Getoonde tekst>
X

Gesprek met Dries Michiels (Motorsport Vlaanderen)

Na jaren van stilstand en naijver is er in het Vlaamse motorsportlandschap weer plaats voor optimisme en vooruitgang. Op de achtergrond speelde Motorsport Vlaanderen daarin een sleutelrol. Denk maar aan het succesvolle MX for Kids dat kinderen laat kennismaken met motorcross. Hoog tijd dus voor ’n gesprek met Dries Michiels, sporttechnisch coördinator van Motorsport Vlaanderen.  

De jonge Vlaams-Brabander begon anderhalf jaar geleden bij wat toen nog de VMBB heette. Dries is Master Lichamelijk Opvoeding (VUB), fervent allround sportdier en was voordien o.m. de drijvende kracht achter voetbalschool Samba.

Zonder voorafgaande bagage leek het ons verfrissend om Dries aan het woord te laten over enkele hete hangijzers in de motorsport en over z’n eigen sportieve parcours.

De gegevens>
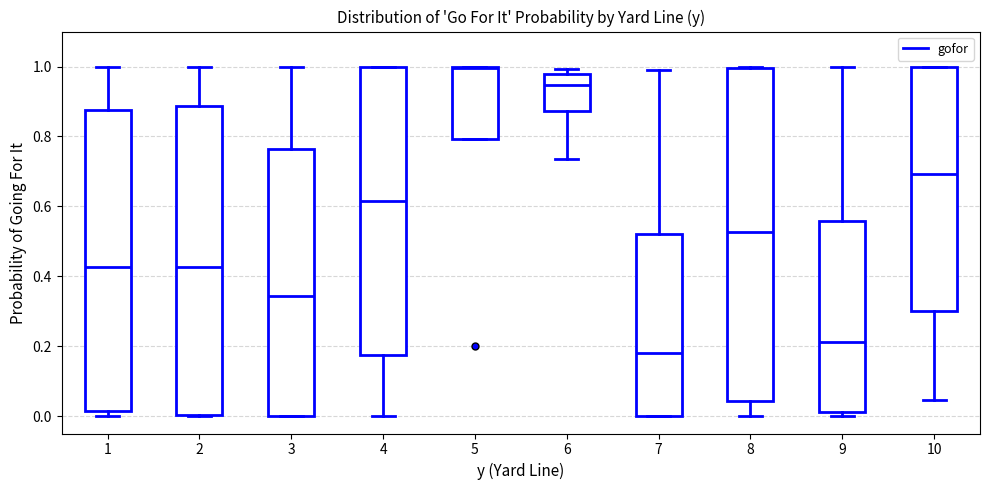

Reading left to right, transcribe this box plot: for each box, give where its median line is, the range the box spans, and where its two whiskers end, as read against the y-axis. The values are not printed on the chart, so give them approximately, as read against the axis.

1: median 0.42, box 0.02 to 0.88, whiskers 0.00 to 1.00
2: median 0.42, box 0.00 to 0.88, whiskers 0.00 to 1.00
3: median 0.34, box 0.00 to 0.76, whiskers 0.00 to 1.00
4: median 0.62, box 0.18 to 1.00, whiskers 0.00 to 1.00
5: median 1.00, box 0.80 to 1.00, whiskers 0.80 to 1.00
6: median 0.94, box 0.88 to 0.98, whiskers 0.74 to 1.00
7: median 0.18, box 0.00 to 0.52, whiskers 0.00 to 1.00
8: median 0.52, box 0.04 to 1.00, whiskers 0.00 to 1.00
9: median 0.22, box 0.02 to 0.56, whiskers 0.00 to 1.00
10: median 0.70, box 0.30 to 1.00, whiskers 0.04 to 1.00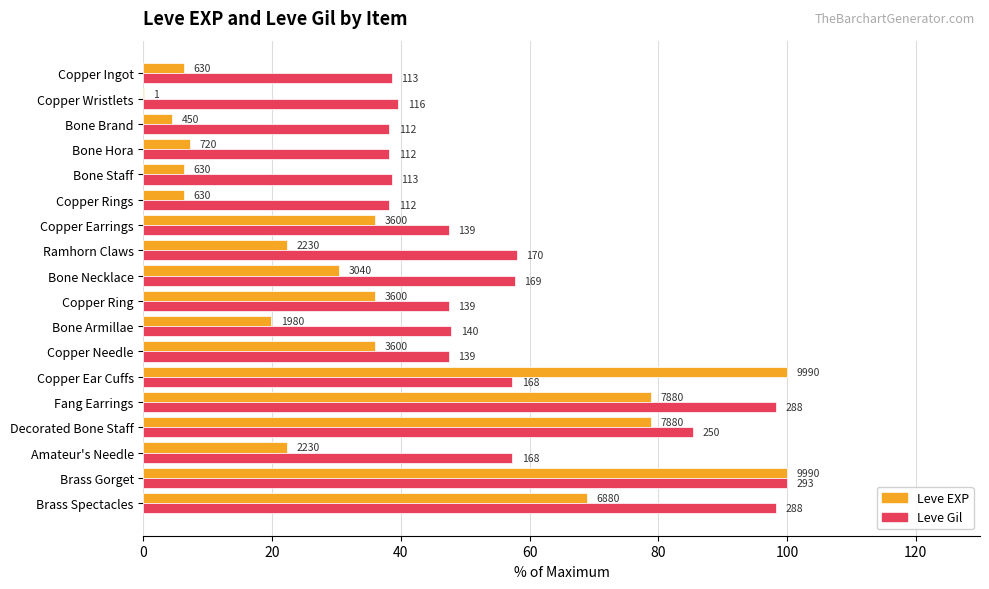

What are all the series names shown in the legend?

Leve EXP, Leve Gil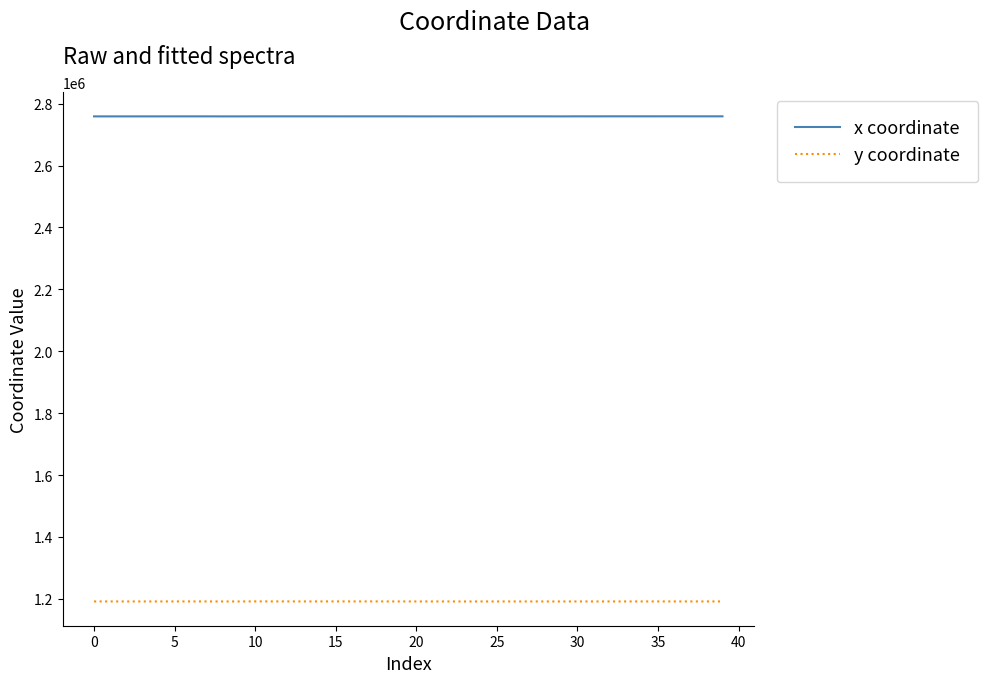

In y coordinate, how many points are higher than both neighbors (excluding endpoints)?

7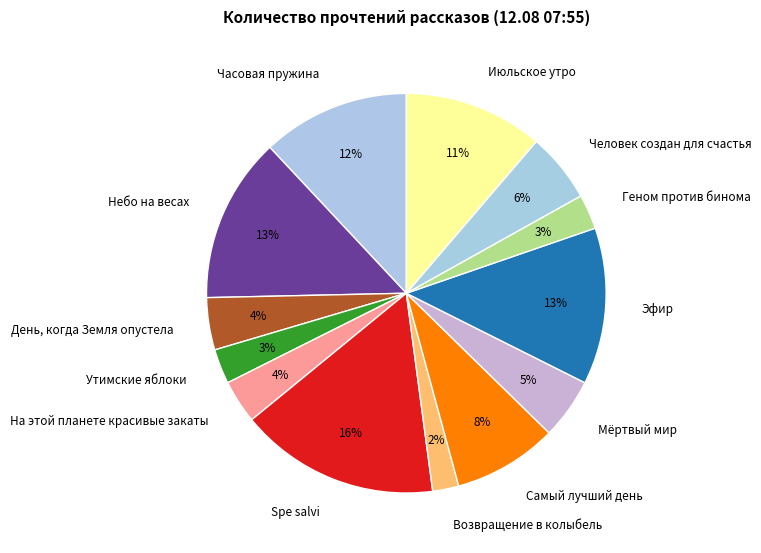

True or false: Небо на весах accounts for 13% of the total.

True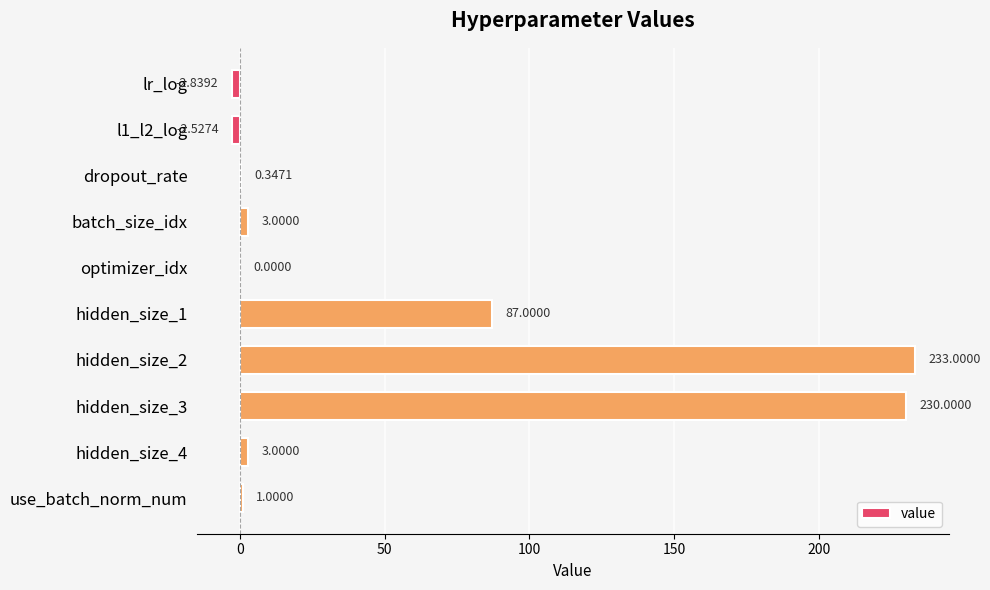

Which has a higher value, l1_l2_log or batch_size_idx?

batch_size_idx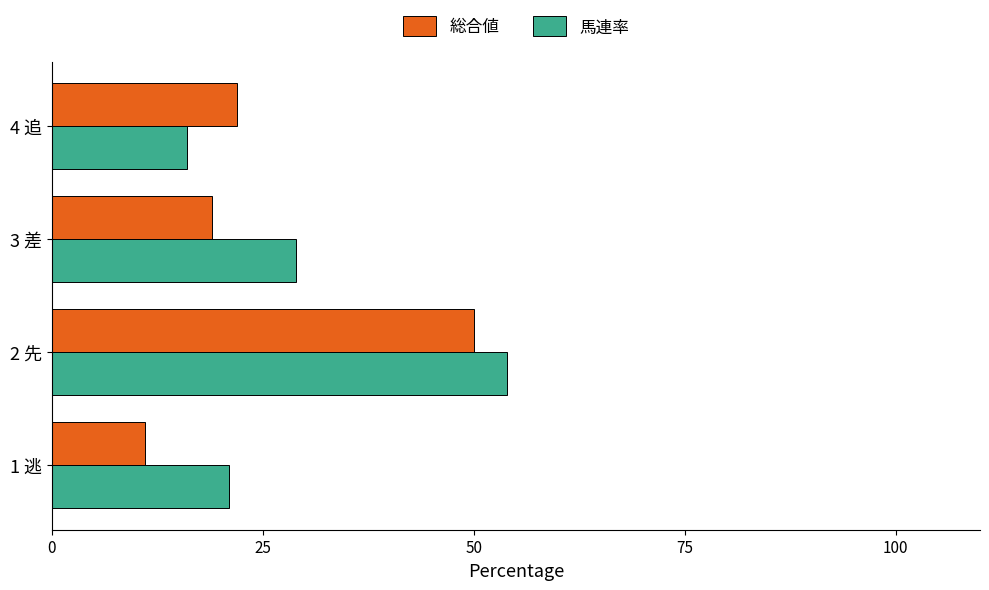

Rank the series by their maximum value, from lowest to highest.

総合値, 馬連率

---

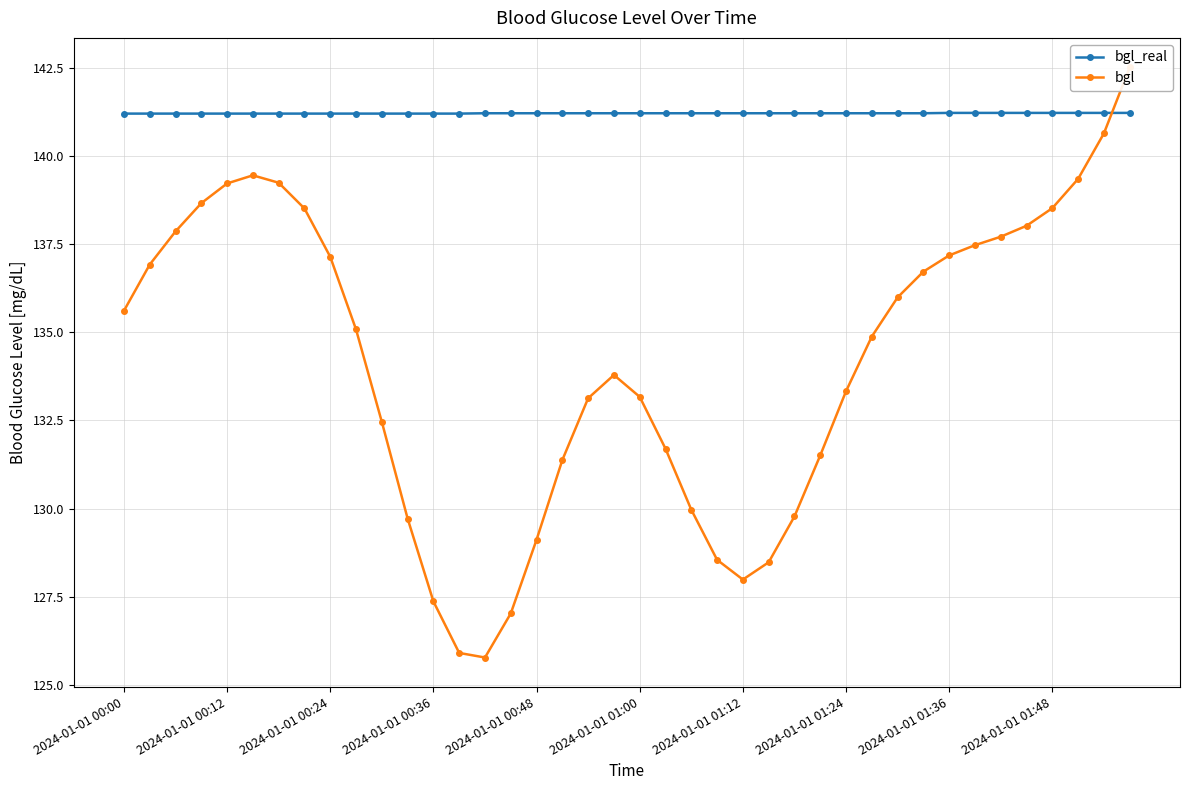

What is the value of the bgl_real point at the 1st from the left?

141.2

--

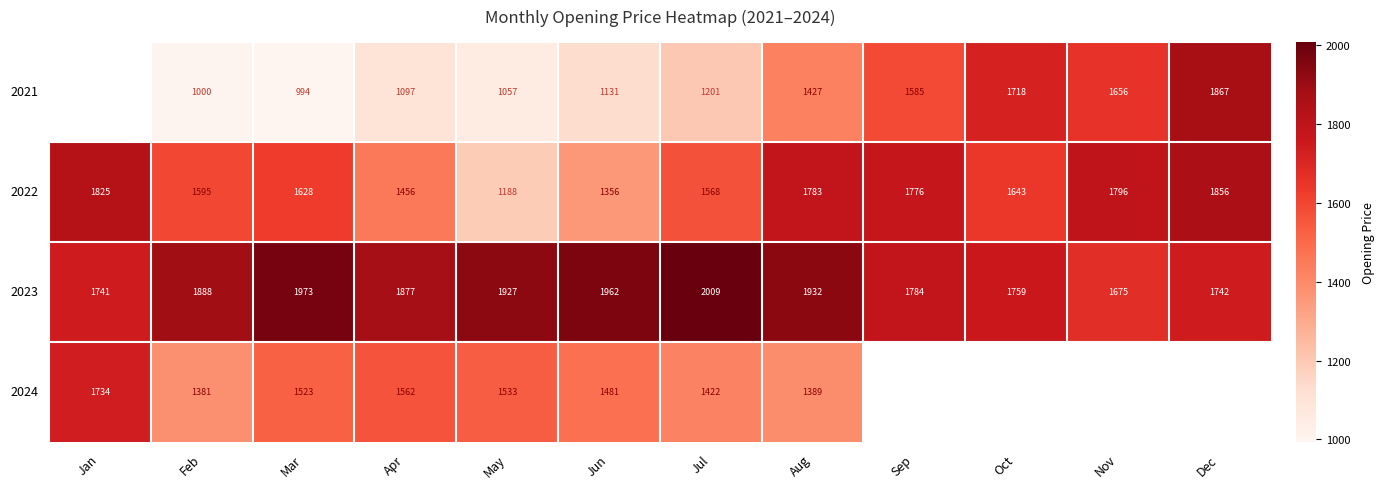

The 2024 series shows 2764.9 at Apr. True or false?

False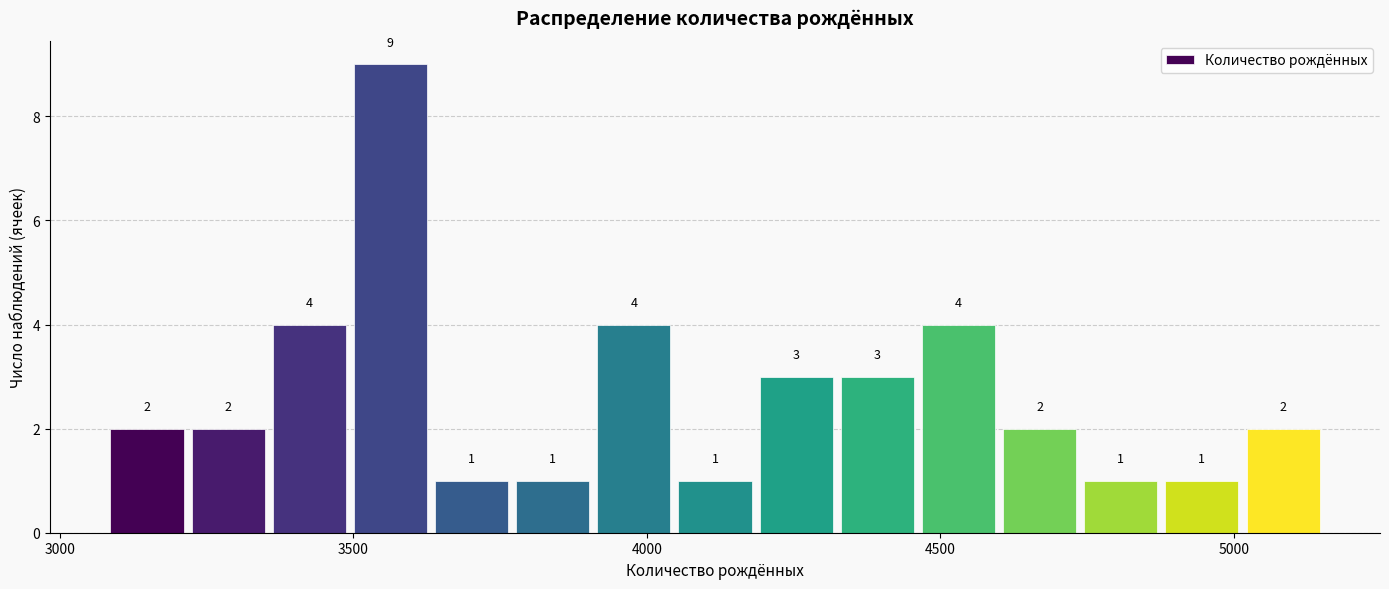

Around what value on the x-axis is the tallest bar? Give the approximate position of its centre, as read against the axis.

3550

Opdracht 1>
Noem alle organisaties en initiatieven die in het interview met Dries Michiels bij naam genoemd worden.
Opdracht 2>
Neem uit het interview met Dries Michiels woord voor woord de tekst over tussen "De jonge Vlaams-Brabander" en "eigen sportieve parcours.", beide inbegrepen.

Oplossing 1>
- Motorsport Vlaanderen
- MX for Kids
- VMBB
- VUB
- voetbalschool Samba

Oplossing 2>
De jonge Vlaams-Brabander begon anderhalf jaar geleden bij wat toen nog de VMBB heette. Dries is Master Lichamelijk Opvoeding (VUB), fervent allround sportdier en was voordien o.m. de drijvende kracht achter voetbalschool Samba.

Zonder voorafgaande bagage leek het ons verfrissend om Dries aan het woord te laten over enkele hete hangijzers in de motorsport en over z’n eigen sportieve parcours.